Is the following argument correct?
Proposition. If $(x_n)\to x$ and $\forall n\in\mathbf{N}(x_n\ge 0)$, show that $(\sqrt{x_n})\to\sqrt{x}$.
Proof. Assume $x\neq 0$. Now since $x_n\ge 0,\forall n\in\mathbf{N}$, appealing to theorem $\textbf{2.3.4}$, yields $x\ge 0$ but $x\neq 0$ and so $x>0$ and by extension $\sqrt{x}>0$.

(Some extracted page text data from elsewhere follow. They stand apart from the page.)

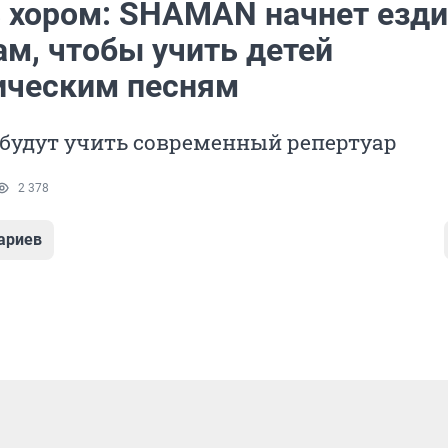
ь хором: SHAMAN начнет езди
ам, чтобы учить детей
ическим песням
будут учить современный репертуар
2 378
ариев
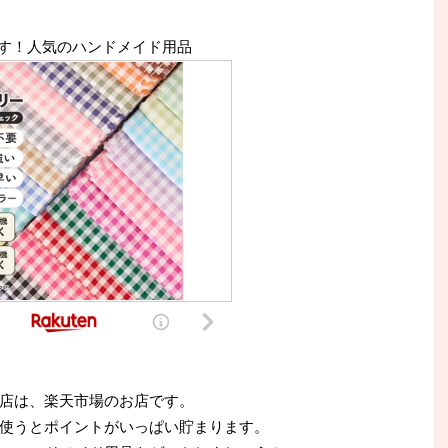
す！人気のハンドメイド用品
店は、楽天市場のお店です。
使うとポイントがいっぱい貯まります。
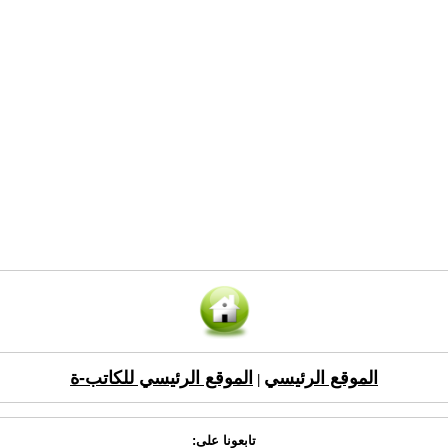
الموقع الرئيسي
الموقع الرئيسي للكاتب-ة
|
تابعونا على:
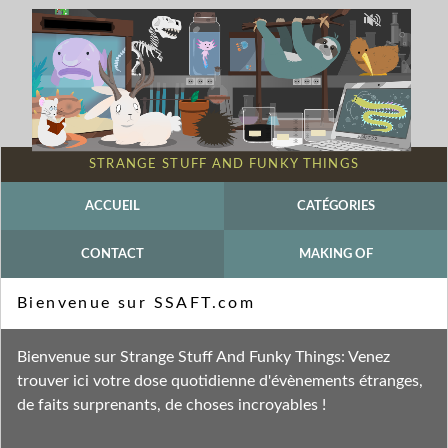
STRANGE STUFF AND FUNKY THINGS
ACCUEIL
CATÉGORIES
CONTACT
MAKING OF
Mot-clé - PROMES
Bienvenue sur SSAFT.com
Fil des entrées
Bienvenue sur Strange Stuff And Funky Things: Venez
Fil des commentaires
trouver ici votre dose quotidienne d'évènements étranges,
de faits surprenants, de choses incroyables !
lundi 13 décembre 2010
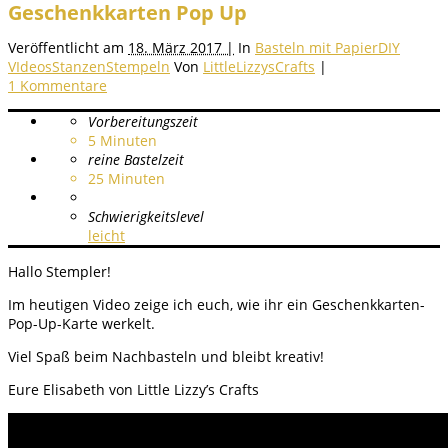
Geschenkkarten Pop Up
Veröffentlicht am
18. März 2017 |
In
Basteln mit Papier
DIY
VIdeos
Stanzen
Stempeln
Von
LittleLizzysCrafts
|
1 Kommentare
Vorbereitungszeit
5
Minuten
reine Bastelzeit
25
Minuten
Schwierigkeitslevel
leicht
Hallo Stempler!
Im heutigen Video zeige ich euch, wie ihr ein Geschenkkarten-
Pop-Up-Karte werkelt.
Viel Spaß beim Nachbasteln und bleibt kreativ!
Eure Elisabeth von Little Lizzy’s Crafts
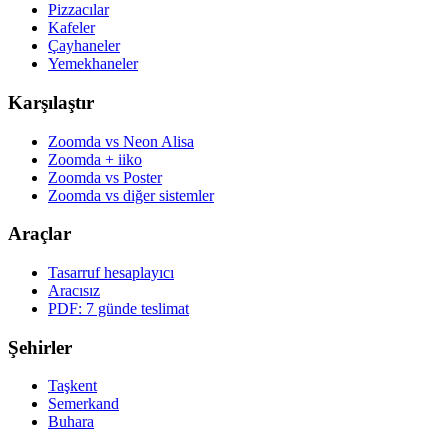
Pizzacılar
Kafeler
Çayhaneler
Yemekhaneler
Karşılaştır
Zoomda vs Neon Alisa
Zoomda + iiko
Zoomda vs Poster
Zoomda vs diğer sistemler
Araçlar
Tasarruf hesaplayıcı
Aracısız
PDF: 7 günde teslimat
Şehirler
Taşkent
Semerkand
Buhara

Let $\epsilon>0$. Since $(x_n)\to x$, there exists an $N\in\mathbf{N}$ such that $|x_n-x|<\sqrt{x}\epsilon$ whenever $n\ge N$. In addition since $x_n\ge 0$ it follows that $\sqrt{x}\ge 0$ and thus $|\sqrt{x_n}+\sqrt{x}| = \sqrt{x_n}+x$. Now consider the following observation. $$|\sqrt{x_n}-\sqrt{x}| = \frac{|\sqrt{x_n}-\sqrt{x}|\cdot|\sqrt{x_n}+\sqrt{x}|}{|\sqrt{x_n}+\sqrt{x}|} = \frac{|x_n-x|}{\sqrt{x_n}+\sqrt{x}}\leq \frac{|x_n-x|}{\sqrt{x}}$$ Now let $n$ be an arbitrary positive integer such that $n\ge N$, we have $|x_n-x|<\sqrt{x}\epsilon$, consequently $|x_n-x|/\sqrt{x}<\epsilon$
$\blacksquare$
Note:
In the above proof the assumption of $x\neq 0$ is due to the fact that i have proved the proposition in the event $x=0$.
In addition theorem $\textbf{2.3.4}$ is the statement that if $(x_n)\to x$ then $\forall n\in\mathbf{N}(x_n\ge 0)$ implies $x\ge 0$.